_What you will do_.
Reproduce every line of the entries below word for word, omitting the pictures.

_Dataset records_.
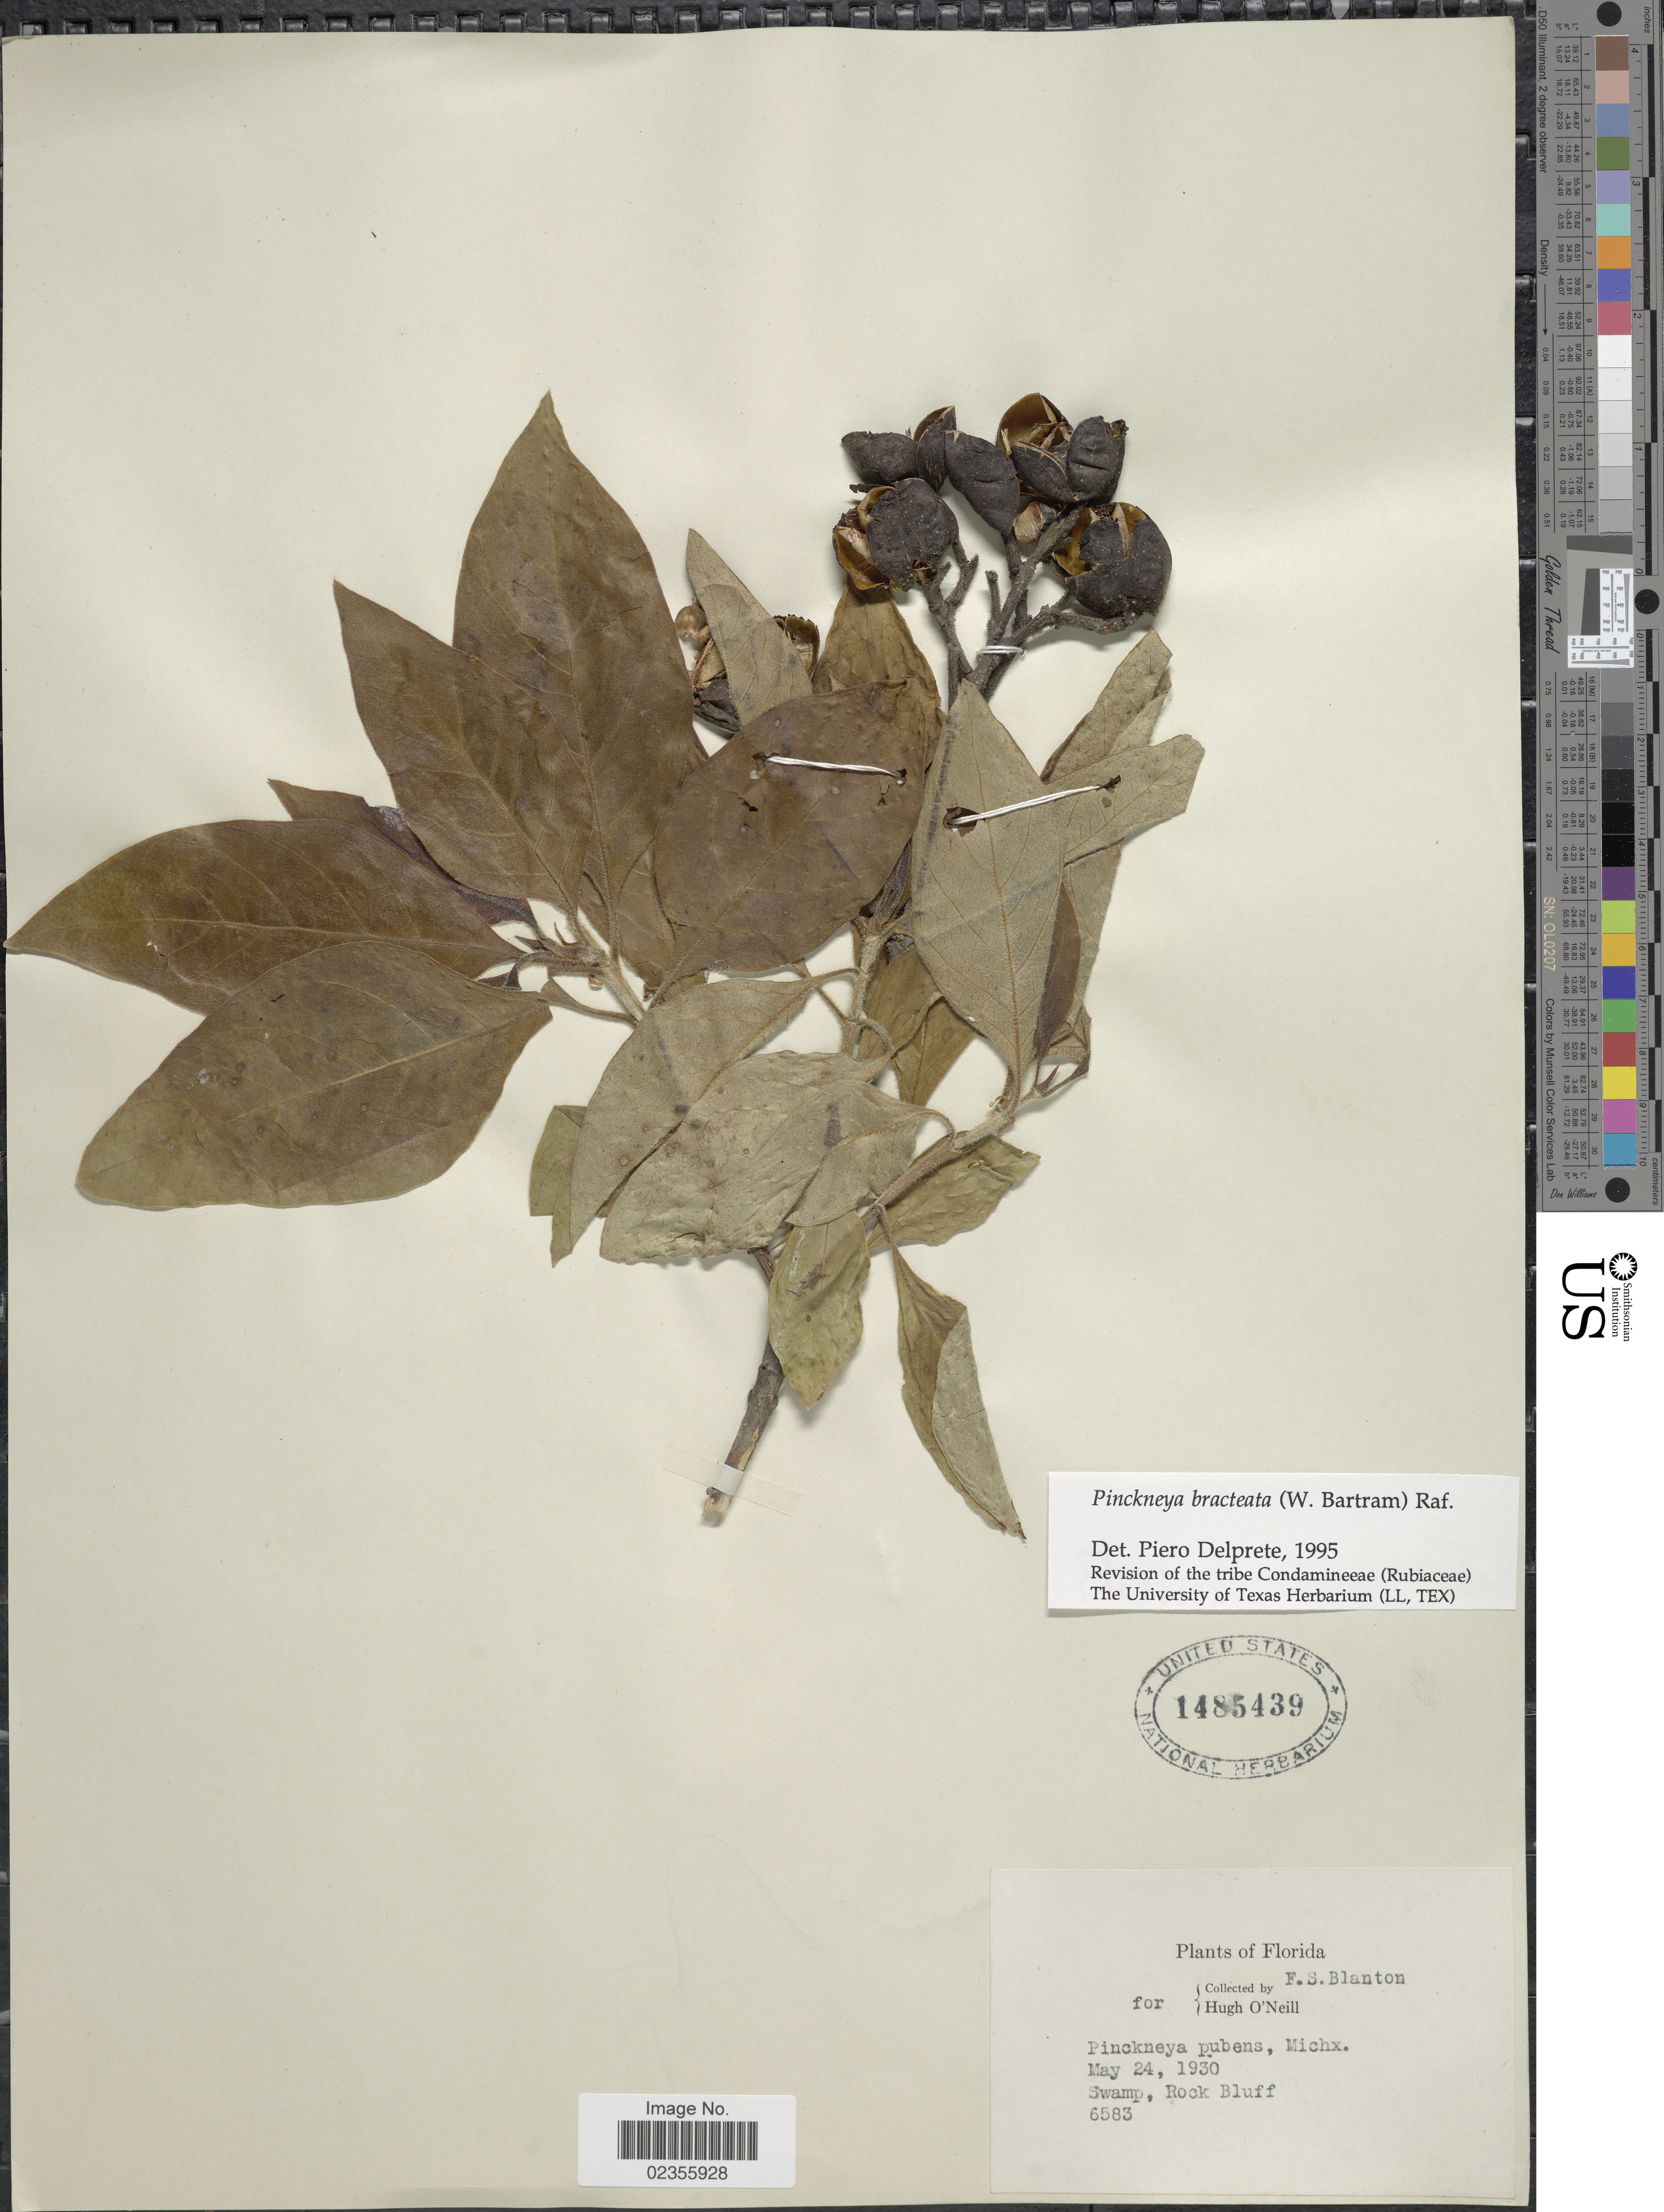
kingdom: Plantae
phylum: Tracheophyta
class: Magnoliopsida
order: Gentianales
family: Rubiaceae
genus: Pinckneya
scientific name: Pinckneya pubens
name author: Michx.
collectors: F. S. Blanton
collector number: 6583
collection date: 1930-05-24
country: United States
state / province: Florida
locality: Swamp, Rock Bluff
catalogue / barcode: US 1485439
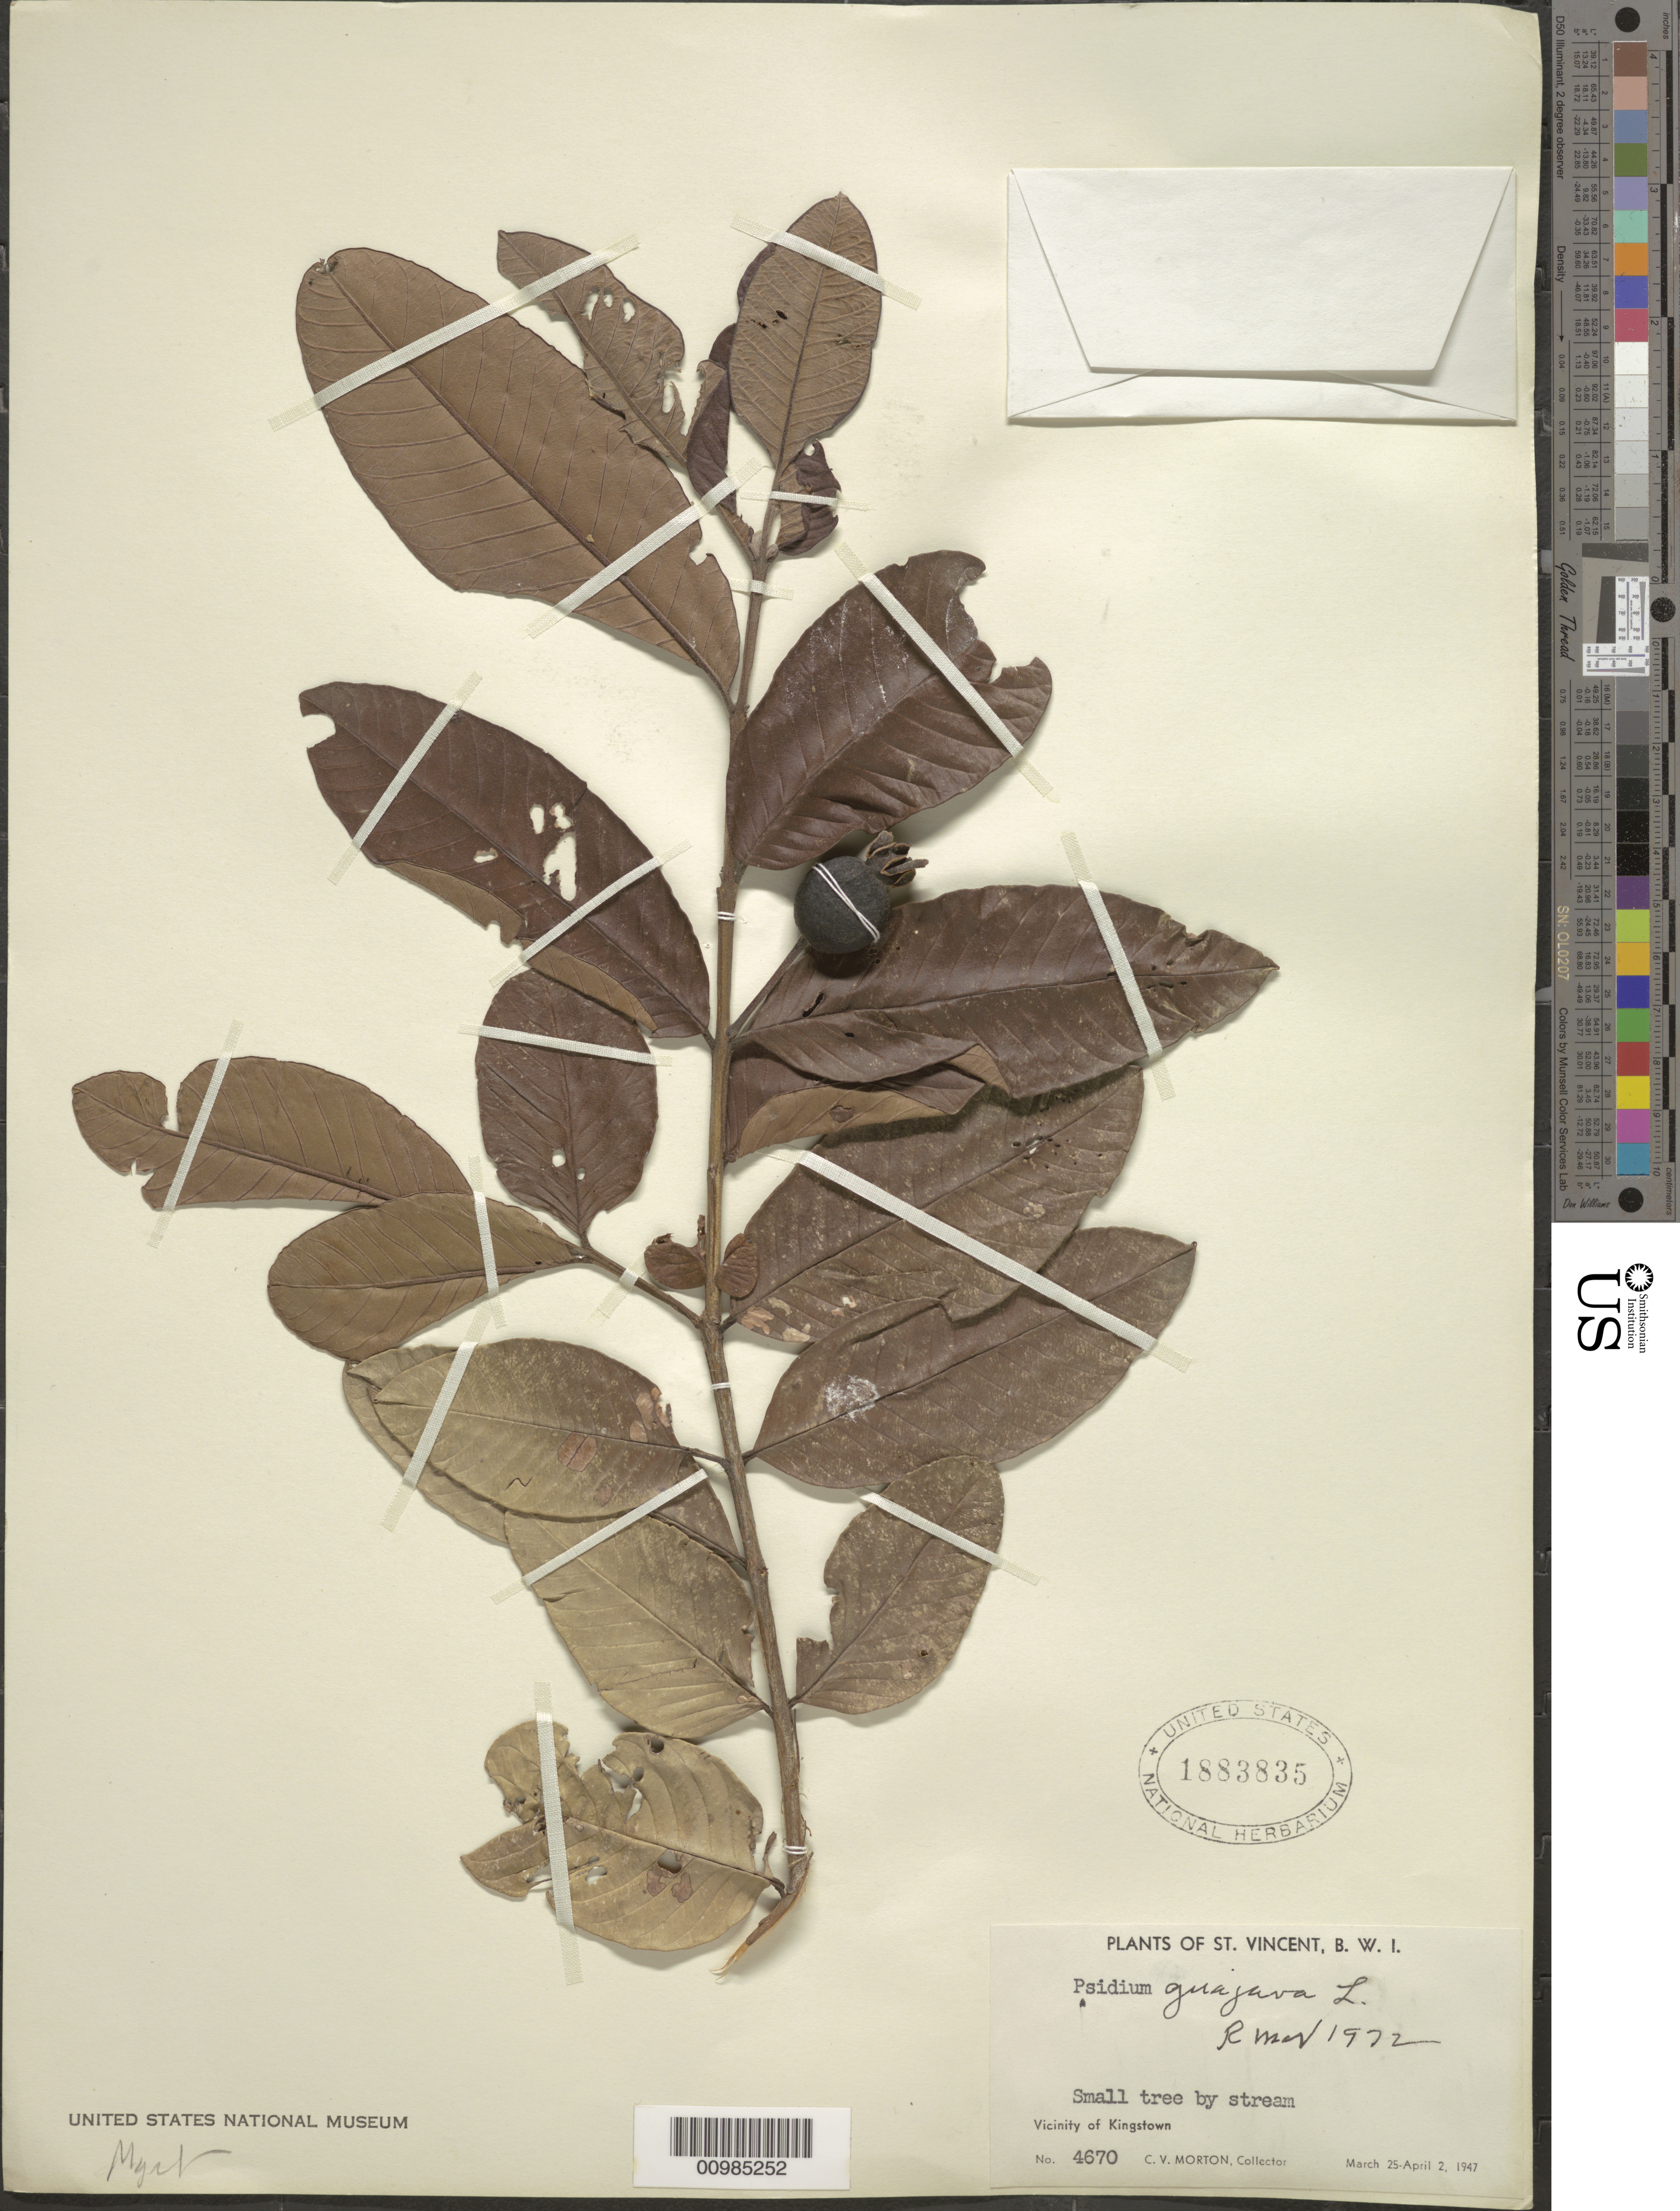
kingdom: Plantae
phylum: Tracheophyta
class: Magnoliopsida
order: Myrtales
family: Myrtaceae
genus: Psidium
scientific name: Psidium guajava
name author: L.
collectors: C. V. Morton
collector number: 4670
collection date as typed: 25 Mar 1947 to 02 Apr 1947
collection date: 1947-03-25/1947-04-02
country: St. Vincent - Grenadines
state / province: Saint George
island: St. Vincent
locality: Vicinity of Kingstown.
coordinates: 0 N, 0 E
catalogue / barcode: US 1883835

_Exercise result_.
kingdom: Plantae
phylum: Tracheophyta
class: Magnoliopsida
order: Gentianales
family: Rubiaceae
genus: Pinckneya
scientific name: Pinckneya pubens
name author: Michx.
collectors: F. S. Blanton
collector number: 6583
collection date: 1930-05-24
country: United States
state / province: Florida
locality: Swamp, Rock Bluff
catalogue / barcode: US 1485439
kingdom: Plantae
phylum: Tracheophyta
class: Magnoliopsida
order: Myrtales
family: Myrtaceae
genus: Psidium
scientific name: Psidium guajava
name author: L.
collectors: C. V. Morton
collector number: 4670
collection date as typed: 25 Mar 1947 to 02 Apr 1947
collection date: 1947-03-25/1947-04-02
country: St. Vincent - Grenadines
state / province: Saint George
island: St. Vincent
locality: Vicinity of Kingstown.
coordinates: 0 N, 0 E
catalogue / barcode: US 1883835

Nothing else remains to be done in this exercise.